There was hardly a seat unoccupied in the Usher Hall, for Nicola Benedetti is deservedly a great attraction. That she was to be playing the solo part in an unknown concerto - in its first performance in Scotland - didn't seem to matter. The audience trusted her choice - and they weren't wrong.
Mark Simpson's Violin Concerto was partly commissioned by the Royal Scottish National Orchestra and others in association with the London Symphony Orchestra who were the first to give its first performance in 2021. This was at their London's St Luke's, for many years a roofless parish church casualty of the Second World War and where my late husband was its Parish Clerk, but now restored for music.
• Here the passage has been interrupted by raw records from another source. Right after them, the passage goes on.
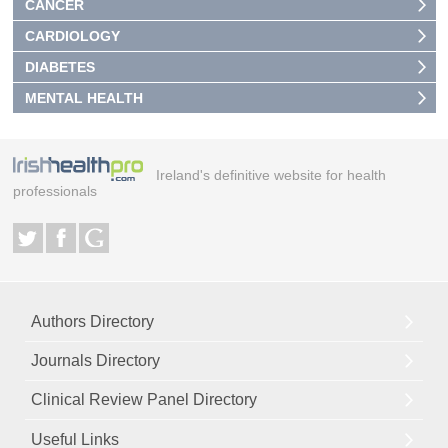
CANCER
CARDIOLOGY
DIABETES
MENTAL HEALTH
Ireland's definitive website for health
professionals
Authors Directory
Journals Directory
Clinical Review Panel Directory
Useful Links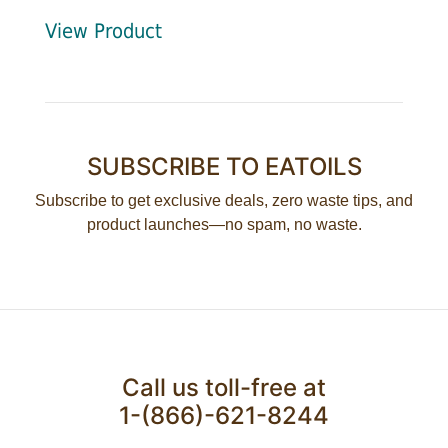
View Product
SUBSCRIBE TO EATOILS
Subscribe to get exclusive deals, zero waste tips, and
product launches—no spam, no waste.
Call us toll-free at
1-(866)-621-8244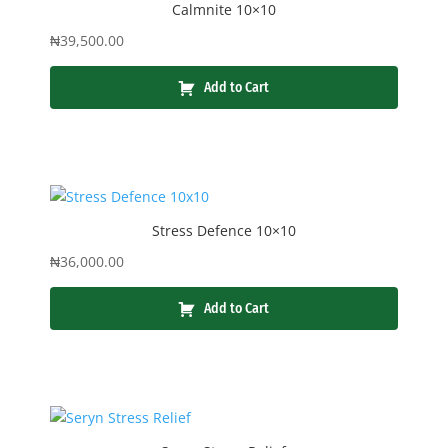
Calmnite 10×10
₦
39,500.00
Add to Cart
Stress Defence 10×10
₦
36,000.00
Add to Cart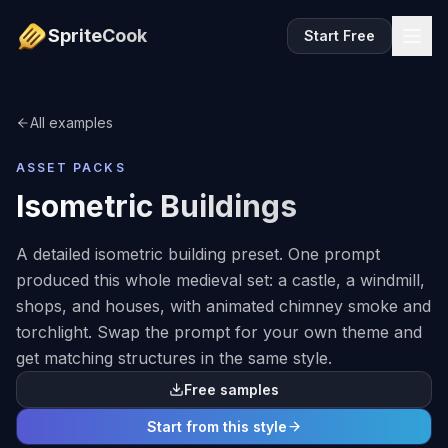
SpriteCook
Start Free
All examples
ASSET PACKS
Isometric Buildings
A detailed isometric building preset. One prompt
produced this whole medieval set: a castle, a windmill,
shops, and houses, with animated chimney smoke and
torchlight. Swap the prompt for your own theme and
get matching structures in the same style.
Free samples
Start from this style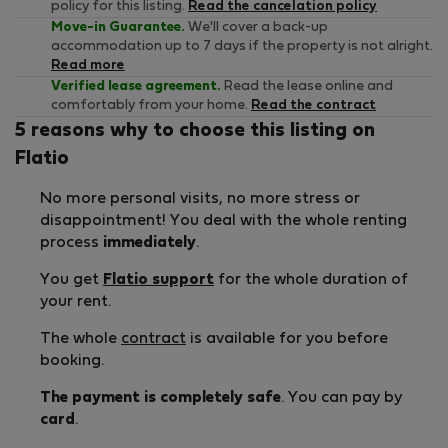
policy for this listing.
Read the cancelation policy
Move-in Guarantee.
We'll cover a back-up
accommodation up to 7 days if the property is not alright.
Read more
Verified lease agreement.
Read the lease online and
comfortably from your home.
Read the contract
5 reasons why to choose this listing on
Flatio
No more personal visits, no more stress or
disappointment! You deal with the whole renting
process
immediately
.
You get
Flatio support
for the whole duration of
your rent.
The whole
contract
is available for you before
booking.
The payment is completely safe
. You can pay by
card
.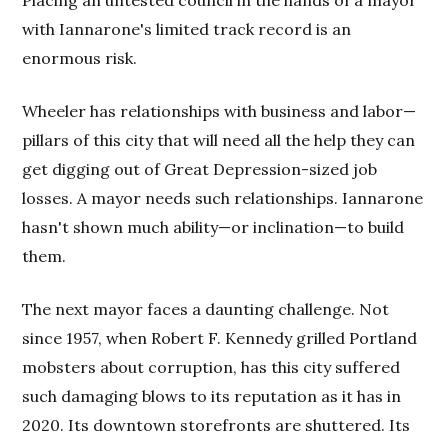
with Iannarone's limited track record is an
enormous risk.
Wheeler has relationships with business and labor—
pillars of this city that will need all the help they can
get digging out of Great Depression-sized job
losses. A mayor needs such relationships. Iannarone
hasn't shown much ability—or inclination—to build
them.
The next mayor faces a daunting challenge. Not
since 1957, when Robert F. Kennedy grilled Portland
mobsters about corruption, has this city suffered
such damaging blows to its reputation as it has in
2020. Its downtown storefronts are shuttered. Its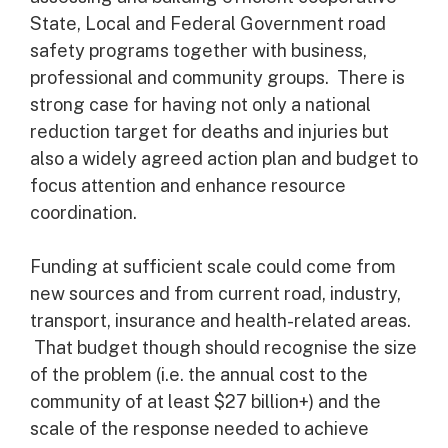
State, Local and Federal Government road
safety programs together with business,
professional and community groups. There is
strong case for having not only a national
reduction target for deaths and injuries but
also a widely agreed action plan and budget to
focus attention and enhance resource
coordination.
Funding at sufficient scale could come from
new sources and from current road, industry,
transport, insurance and health-related areas.
That budget though should recognise the size
of the problem (i.e. the annual cost to the
community of at least $27 billion+) and the
scale of the response needed to achieve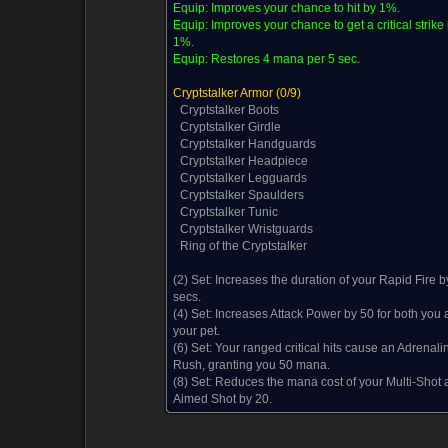
Equip:
Improves your chance to hit by 1%.
Equip:
Improves your chance to get a critical strike
1%.
Equip:
Restores 4 mana per 5 sec.
Cryptstalker Armor
(0/9)
Cryptstalker Boots
Cryptstalker Girdle
Cryptstalker Handguards
Cryptstalker Headpiece
Cryptstalker Legguards
Cryptstalker Spaulders
Cryptstalker Tunic
Cryptstalker Wristguards
Ring of the Cryptstalker
(2) Set:
Increases the duration of your Rapid Fire b
secs.
(4) Set:
Increases Attack Power by 50 for both you 
your pet.
(6) Set:
Your ranged critical hits cause an Adrenali
Rush, granting you 50 mana.
(8) Set:
Reduces the mana cost of your Multi-Shot 
Aimed Shot by 20.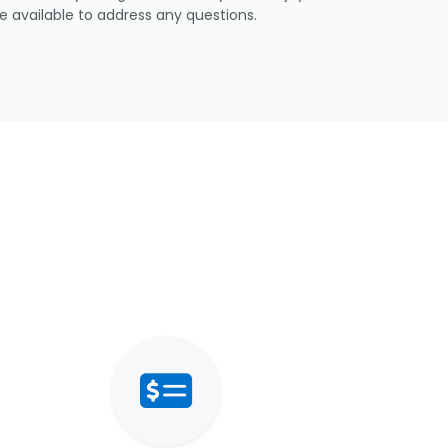
e available to address any questions.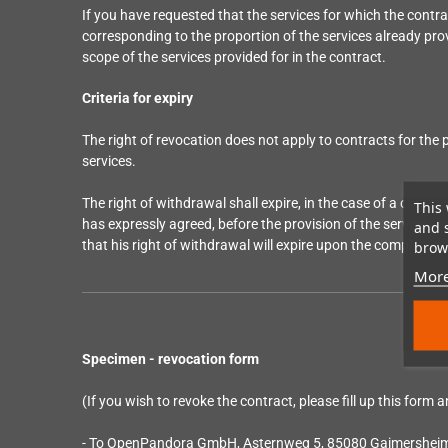
If you have requested that the services for which the cont
corresponding to the proportion of the services already prov
scope of the services provided for in the contract.
Criteria for expiry
The right of revocation does not apply to contracts for the pr
services.
The right of withdrawal shall expire, in the case of a contra
This 
has expressly agreed, before the provision of the service be
and 
that his right of withdrawal will expire upon the complete 
brows
More
Specimen - revocation form
(If you wish to revoke the contract, please fill up this form a
- To OpenPandora GmbH, Asternweg 5, 85080 Gaimershei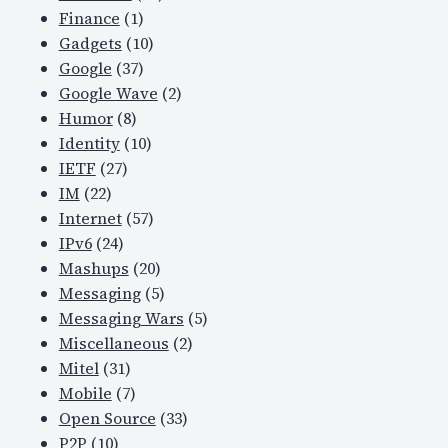
Finance
(1)
Gadgets
(10)
Google
(37)
Google Wave
(2)
Humor
(8)
Identity
(10)
IETF
(27)
IM
(22)
Internet
(57)
IPv6
(24)
Mashups
(20)
Messaging
(5)
Messaging Wars
(5)
Miscellaneous
(2)
Mitel
(31)
Mobile
(7)
Open Source
(33)
P2P
(10)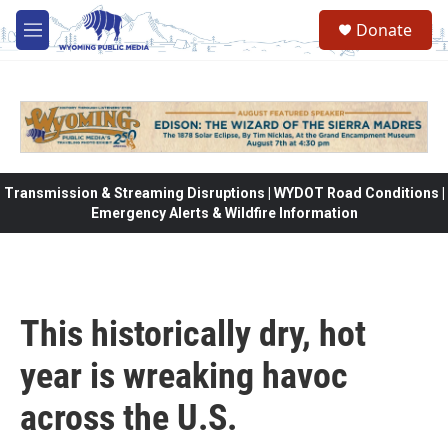
Skip to main content
Donate
M
e
n
u
Transmission & Streaming Disruptions | WYDOT Road Conditions |
Emergency Alerts & Wildfire Information
This historically dry, hot
year is wreaking havoc
across the U.S.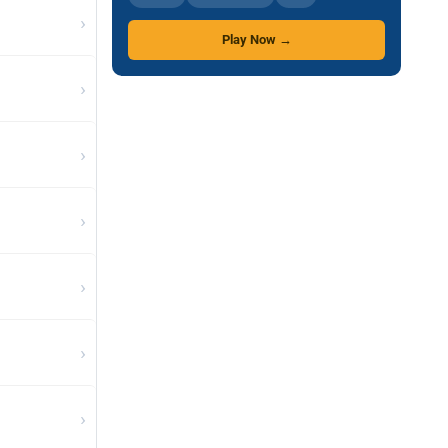
›
Play Now →
›
›
›
›
›
›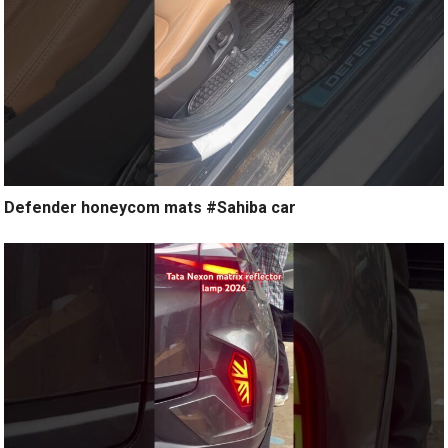
Defender honeycom mats #Sahiba car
Matthias Van Der Swaagh had both composer Mark Simpson and conductor David Afkham as his guests at the pre concert talk. Unusually, we were told, this was to be a two works evening instead of the usual overture, concerto and symphony. But both were masterpieces, one a Scottish premiere and the other a favourite.
Mark Simpson was working on his Violin Concerto when the covid pandemic struck. This gave him more time and the Concerto grew and grew into its five movements. He described how we were to hear the stillness that the pandemic caused, the pent-up energy that could not be released, more stillness and a final movement starting with a memorably simple melody before its exploding climax. And for whom was it composed? A special friend, Nicola Benedetti, who was the BBC Young Musician of 2004 when she was 16 - who handed over the baton for the same award to clarinettist and composer Mark Simpson, also 16, in 2006.
It is always a pleasure to watch Nicola Benedetti play, and the Violin Concerto kept her busy. I found it a remarkably appealing piece of music, wanting to be optimistic but not able to be so until its final stages. If I had any negative comment it was the dramatic momentary sharp shrill snaps, three or four of them, which I found disconcerting. Mark Simpson came on stage to take his applause and hugs with Nicola Bendetti.
We had not seen David Afkham conduct the RSNO before. For many years he has been in charge of the Spanish National Orchestra. It was for him to lead Shostakovich's Fifth Symphony. As he had told us earlier, Shostakovich was in trouble with Stalin and shelved his planned Fourth Symphony (which emerged later). The Fifth proved a success perhaps because there was no obvious single interpretation; it could be understood in different ways. We heard its underlying gloom of Russia just prior to the Second World War and how it finished with what could be adulation of Stalin or, for Shostakovich, an irreparable tragedy.
It was a remarkably satisfying concert and the programmers are to be congratulated.